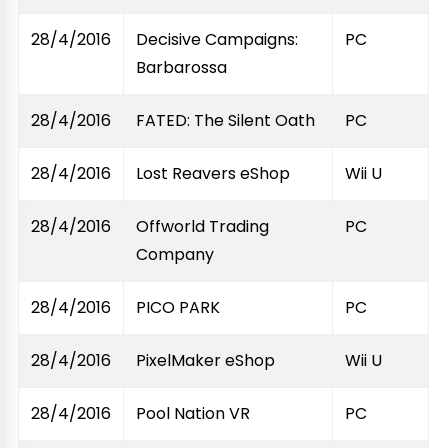
28/4/2016
Decisive Campaigns:
PC
Barbarossa
28/4/2016
FATED: The Silent Oath
PC
28/4/2016
Lost Reavers eShop
Wii U
28/4/2016
Offworld Trading
PC
Company
28/4/2016
PICO PARK
PC
28/4/2016
PixelMaker eShop
Wii U
28/4/2016
Pool Nation VR
PC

▶ **YOUR OBJECTIVE**: Reproduce the listing above exactly from the line containing "PixelMaker eShop" through its last line, with both of those lines included.

▶ **FINISHED EXERCISE**:
PixelMaker eShop
Wii U
28/4/2016
Pool Nation VR
PC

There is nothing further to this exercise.